• _Activity_: Given the entries that follow, write out exactly the lines starting at the one containing "X161000000Y-91000000D03*" and ending at the one containing "X151000000Y-91000000D03*", both ends included, and only those.

[Hardware design source data]
* * * * * * * * *

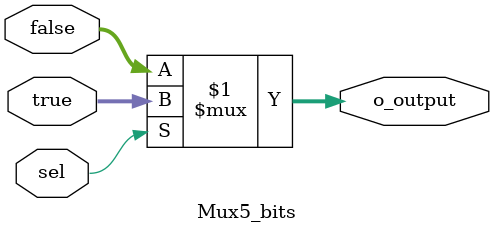
<source format=v>
module Mux5_bits(
    input wire [4:0] false,
    input wire [4:0] true,
    input wire sel,
    output wire [4:0] o_output 
);

  assign o_output = sel ? true : false;

endmodule

</source>
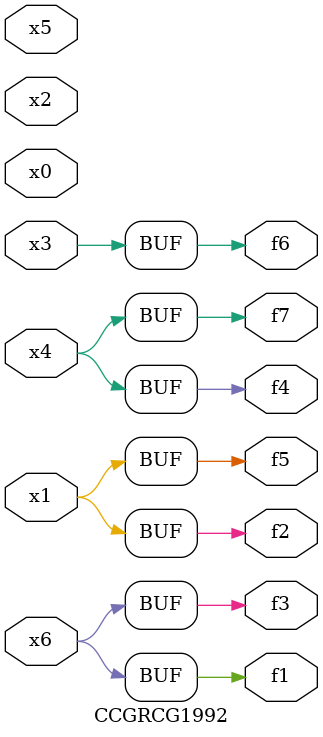
<source format=v>
module CCGRCG1992(
	input x0, x1, x2, x3, x4, x5, x6,
	output f1, f2, f3, f4, f5, f6, f7
);
	assign f1 = x6;
	assign f2 = x1;
	assign f3 = x6;
	assign f4 = x4;
	assign f5 = x1;
	assign f6 = x3;
	assign f7 = x4;
endmodule

</source>
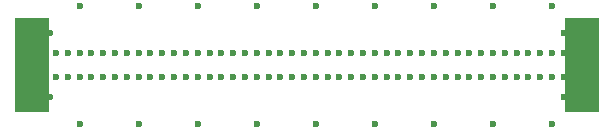
<source format=gbr>
G04 #@! TF.FileFunction,Copper,L4,Bot,Signal*
%FSLAX46Y46*%
G04 Gerber Fmt 4.6, Leading zero omitted, Abs format (unit mm)*
G04 Created by KiCad (PCBNEW 4.0.2-stable) date Mon Jul  4 16:25:18 2016*
%MOMM*%
G01*
G04 APERTURE LIST*
%ADD10C,0.100000*%
%ADD11C,0.600000*%
%ADD12R,3.000000X8.000000*%
G04 APERTURE END LIST*
D10*
D11*
X120000000Y-85000000D03*
X125000000Y-85000000D03*
X130000000Y-85000000D03*
X135000000Y-85000000D03*
X140000000Y-85000000D03*
X145000000Y-85000000D03*
X150000000Y-85000000D03*
X155000000Y-85000000D03*
X160000000Y-85000000D03*
X160000000Y-95000000D03*
X155000000Y-95000000D03*
X150000000Y-95000000D03*
X145000000Y-95000000D03*
X140000000Y-95000000D03*
X135000000Y-95000000D03*
X130000000Y-95000000D03*
X125000000Y-95000000D03*
X120000000Y-95000000D03*
X163000000Y-91000000D03*
X162000000Y-91000000D03*
X161000000Y-91000000D03*
X160000000Y-91000000D03*
X159000000Y-91000000D03*
X158000000Y-91000000D03*
X157000000Y-91000000D03*
X156000000Y-91000000D03*
X155000000Y-91000000D03*
X154000000Y-91000000D03*
X153000000Y-91000000D03*
X152000000Y-91000000D03*
X151000000Y-91000000D03*
X150000000Y-91000000D03*
X149000000Y-91000000D03*
X148000000Y-91000000D03*
X147000000Y-91000000D03*
X146000000Y-91000000D03*
X145000000Y-91000000D03*
X144000000Y-91000000D03*
X143000000Y-91000000D03*
X142000000Y-91000000D03*
X141000000Y-91000000D03*
X140000000Y-91000000D03*
X139000000Y-91000000D03*
X138000000Y-91000000D03*
X137000000Y-91000000D03*
X136000000Y-91000000D03*
X135000000Y-91000000D03*
X134000000Y-91000000D03*
X133000000Y-91000000D03*
X132000000Y-91000000D03*
X131000000Y-91000000D03*
X130000000Y-91000000D03*
X129000000Y-91000000D03*
X128000000Y-91000000D03*
X127000000Y-91000000D03*
X126000000Y-91000000D03*
X125000000Y-91000000D03*
X124000000Y-91000000D03*
X123000000Y-91000000D03*
X122000000Y-91000000D03*
X121000000Y-91000000D03*
X120000000Y-91000000D03*
X119000000Y-91000000D03*
X118000000Y-91000000D03*
X117000000Y-91000000D03*
X116000000Y-91000000D03*
X163000000Y-89000000D03*
X162000000Y-89000000D03*
X161000000Y-89000000D03*
X160000000Y-89000000D03*
X159000000Y-89000000D03*
X158000000Y-89000000D03*
X157000000Y-89000000D03*
X156000000Y-89000000D03*
X155000000Y-89000000D03*
X154000000Y-89000000D03*
X153000000Y-89000000D03*
X152000000Y-89000000D03*
X151000000Y-89000000D03*
X150000000Y-89000000D03*
X149000000Y-89000000D03*
X148000000Y-89000000D03*
X147000000Y-89000000D03*
X146000000Y-89000000D03*
X145000000Y-89000000D03*
X144000000Y-89000000D03*
X143000000Y-89000000D03*
X142000000Y-89000000D03*
X141000000Y-89000000D03*
X140000000Y-89000000D03*
X139000000Y-89000000D03*
X138000000Y-89000000D03*
X137000000Y-89000000D03*
X136000000Y-89000000D03*
X135000000Y-89000000D03*
X134000000Y-89000000D03*
X133000000Y-89000000D03*
X132000000Y-89000000D03*
X131000000Y-89000000D03*
X130000000Y-89000000D03*
X129000000Y-89000000D03*
X128000000Y-89000000D03*
X127000000Y-89000000D03*
X126000000Y-89000000D03*
X125000000Y-89000000D03*
X124000000Y-89000000D03*
X123000000Y-89000000D03*
X122000000Y-89000000D03*
X121000000Y-89000000D03*
X120000000Y-89000000D03*
X119000000Y-89000000D03*
X118000000Y-89000000D03*
X117000000Y-89000000D03*
X116000000Y-89000000D03*
X115000000Y-91000000D03*
D12*
X116000000Y-90000000D03*
X162500000Y-90000000D03*
D11*
X115000000Y-89000000D03*
X161000000Y-92700000D03*
X161000000Y-87300000D03*
X117500000Y-92700000D03*
X117500000Y-87300000D03*
M02*

</source>
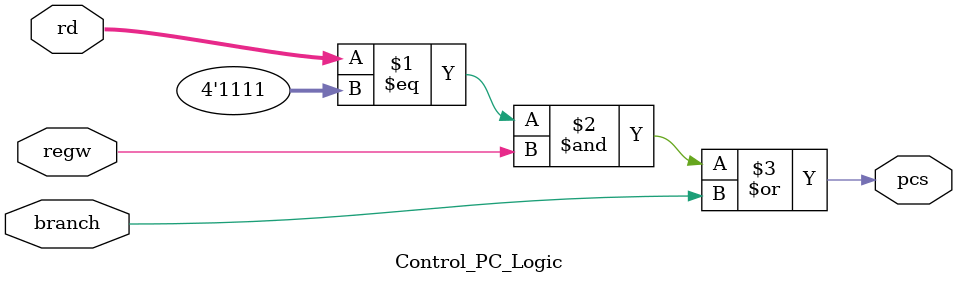
<source format=sv>
module Control_PC_Logic (	input logic [3:0] rd,
									input logic branch,
									input logic regw,
									output logic pcs
									);
									
	assign pcs = (((rd == 4'b1111) & regw) | branch);

endmodule
</source>
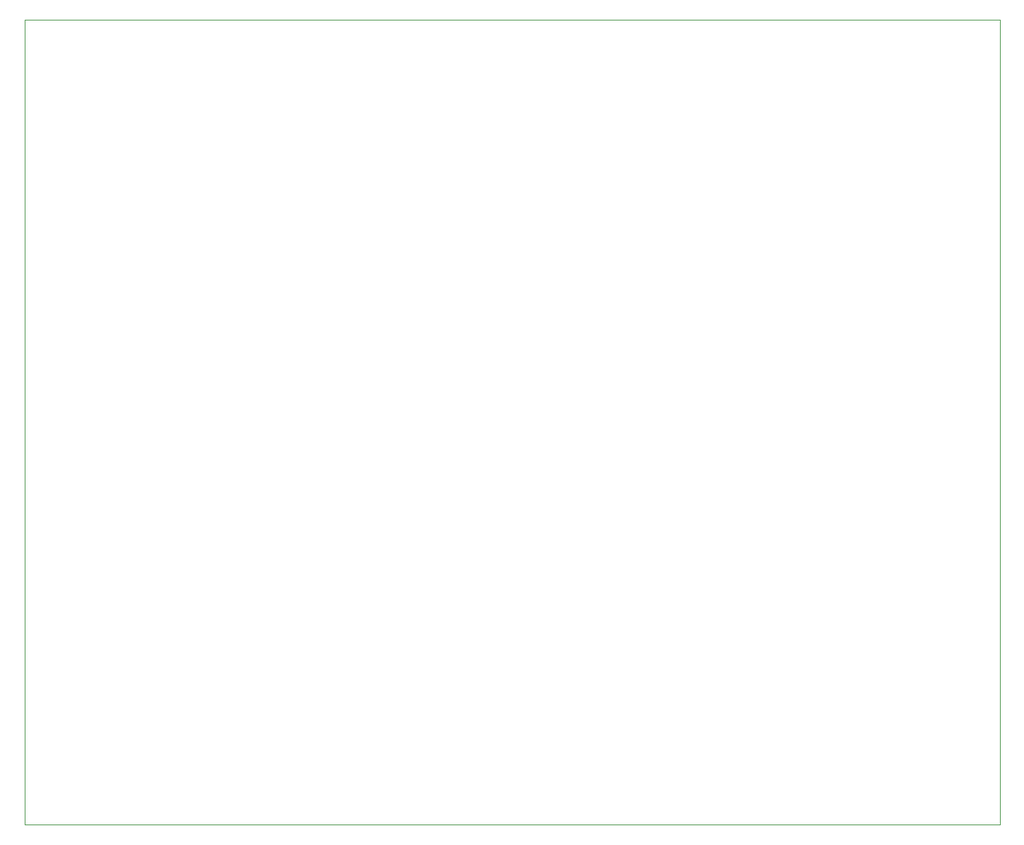
<source format=gko>
G04 #@! TF.GenerationSoftware,KiCad,Pcbnew,8.0.9-8.0.9-0~ubuntu24.04.1*
G04 #@! TF.CreationDate,2025-05-16T04:08:21+00:00*
G04 #@! TF.ProjectId,EP91Starlet,45503931-5374-4617-926c-65742e6b6963,rev?*
G04 #@! TF.SameCoordinates,Original*
G04 #@! TF.FileFunction,Profile,NP*
%FSLAX46Y46*%
G04 Gerber Fmt 4.6, Leading zero omitted, Abs format (unit mm)*
G04 Created by KiCad (PCBNEW 8.0.9-8.0.9-0~ubuntu24.04.1) date 2025-05-16 04:08:21*
%MOMM*%
%LPD*%
G01*
G04 APERTURE LIST*
G04 #@! TA.AperFunction,Profile*
%ADD10C,0.050000*%
G04 #@! TD*
G04 APERTURE END LIST*
D10*
X0Y96520000D02*
X116840000Y96520000D01*
X116840000Y0D01*
X0Y0D01*
X0Y96520000D01*
M02*

</source>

* * * * * * * * *

• _Your response_:
X161000000Y-91000000D03*
X160000000Y-91000000D03*
X159000000Y-91000000D03*
X158000000Y-91000000D03*
X157000000Y-91000000D03*
X156000000Y-91000000D03*
X155000000Y-91000000D03*
X154000000Y-91000000D03*
X153000000Y-91000000D03*
X152000000Y-91000000D03*
X151000000Y-91000000D03*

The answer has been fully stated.